Whether you pick up a ballet glossary at a ballet store, or find one on line, every new student needs one. Even if you speak French, the way the words are used can be different.
Battement tendu is a movement opening the foot and leg, keeping the pointe of the toes on the floor.
Assuming that your posture is correct, "spine neutral", your turnout is from the hips, your neck and shoulders are relaxed, and your barre arm is resting lightly, not too much happens!
True, and not true.
If your are in fifth position, you begin shifting the weight to the standing leg and sliding the working heel forward, at the same time. You are pressing your heel forward, if you are going devant - to the front, or a la seconde, to the side. You can turn out your foot because you are taking the weight off that leg, so there is no strain on the knee joint.
Here's a tricky part - as you extend the leg, you keep pressing the foot into the floor. Not so as to strain the knee joint with having weight on the foot - no, but you are creating resistance. You press the foot into the floor to build strength in the foot muscles. You do not curl your toes to do this, think of the whole foot. But as you are extending the foot to the position, this happens quickly. After the metatarsal area has left the floor, be sure to stretch your toes out long, do not curl or bend them. The movement is over when the arch is fully stretched, and the toes simply come into line.
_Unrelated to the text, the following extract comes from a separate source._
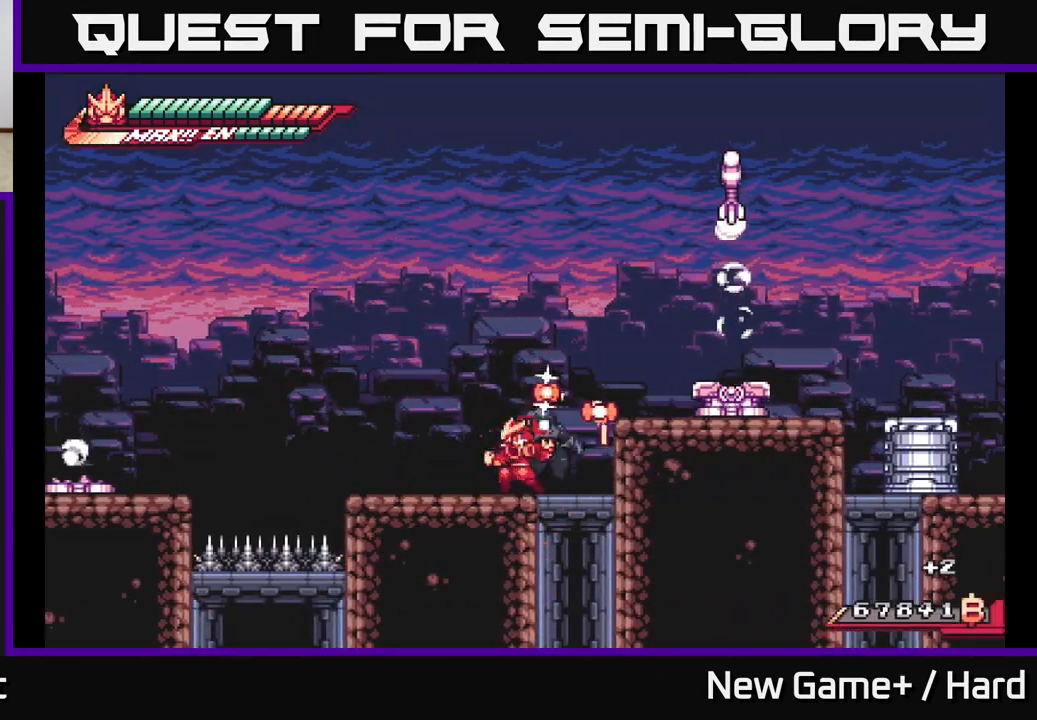
{"buttons": [], "left_stick": "center", "right_stick": "center", "events": [[33, "left_stick", "right"], [133, "L2", "down"], [150, "A", "down"], [250, "R2", "up"], [267, "A", "up"], [300, "L2", "up"], [350, "left_stick", "center"]]}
***This is the same movement you will do in pointe shoes, keeping the toes long, not bent over.***
Some techniques teach that you extend the foot so that the toes end up opposite the standing heel, in a devant position. Others teach that you cross the foot over so that the toe ends up opposite the center of the standing foot, or in line with the center of the torso. You can lose turnout crossing over like this, or, keeping the turnout, you can end up losing the hip placement, turning the body slightly croise (toward the corner of the supporting side). In the early years of training I see no reason not to stay with the extended toes in line with the supporting heel.
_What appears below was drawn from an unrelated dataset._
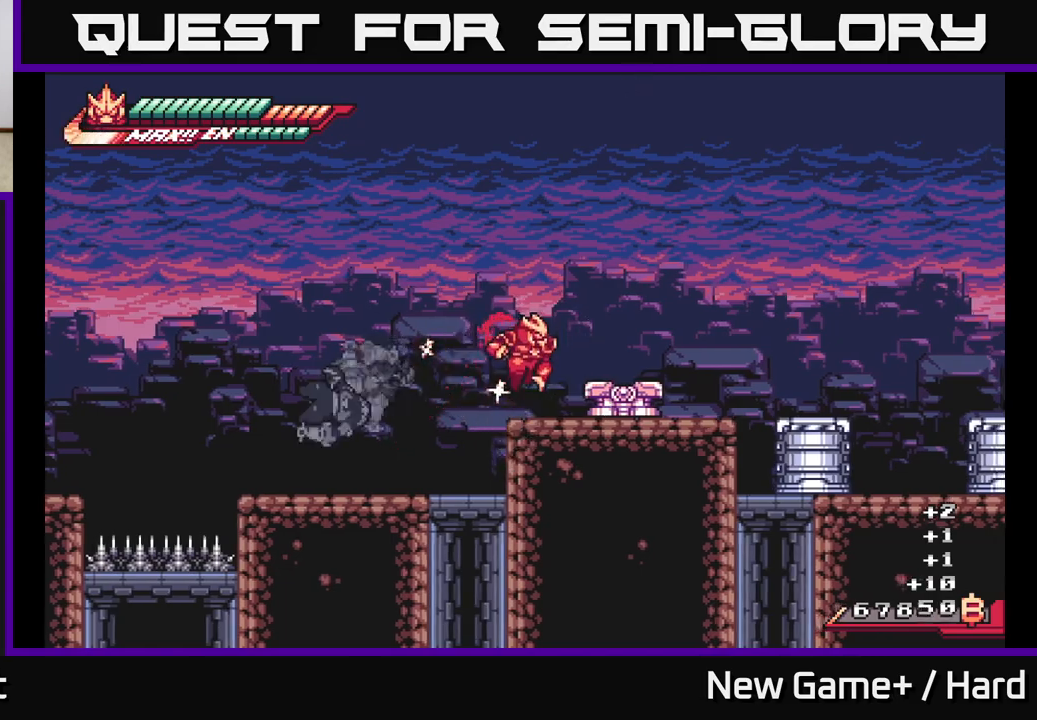
{"buttons": ["A", "X", "L2"], "left_stick": "right", "right_stick": "center", "events": [[17, "left_stick", "right"], [133, "X", "down"], [167, "left_stick", "center"], [233, "X", "up"], [300, "X", "down"], [400, "X", "up"], [400, "left_stick", "right"], [483, "A", "down"], [483, "L2", "down"], [483, "X", "down"]]}
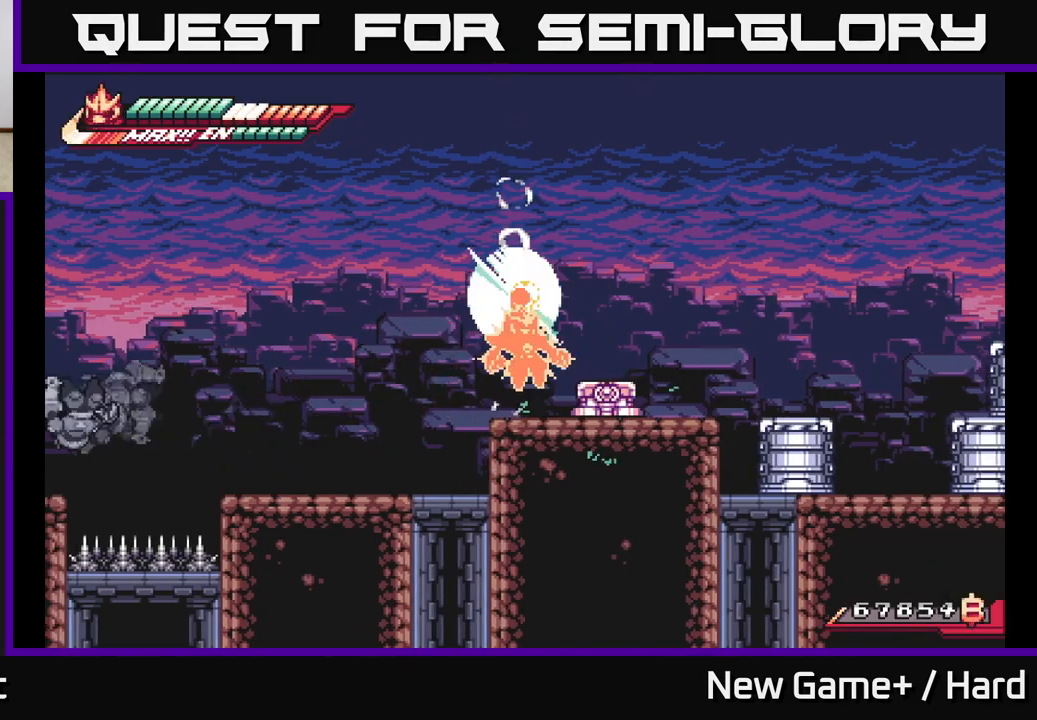
{"buttons": ["X", "L2"], "left_stick": "right", "right_stick": "center", "events": [[150, "A", "up"], [150, "X", "up"], [233, "L2", "up"], [317, "A", "down"], [350, "X", "down"], [367, "A", "up"], [383, "L2", "down"], [433, "X", "up"], [500, "X", "down"]]}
If nothing else has happened in the body, you have done a correct tendu devant.
To close, you relax your toe joints, pressing the toes slightly into the floor as the leg draws in, the toes pull back, the heel lowers, until the sole of the foot is pressing on the floor. Here's the little tricky area again - you pull the leg in, but you must stop pulling the toes back as you get into fifth (or first) so as not be turning the foot out too much. You have to stand on the whole foot, turned out from the hip rotators. Ballet is not anatomically correct, but you must compromise without injuring your knees, rolling your ankles, and being off balance.
At the end of the movement, your weight must be evenly on two feet, hips square, spine still neutral, neck relaxed. With the thousands of tendus you do in ballet training, there is no way you will not get strong and build good dance technique.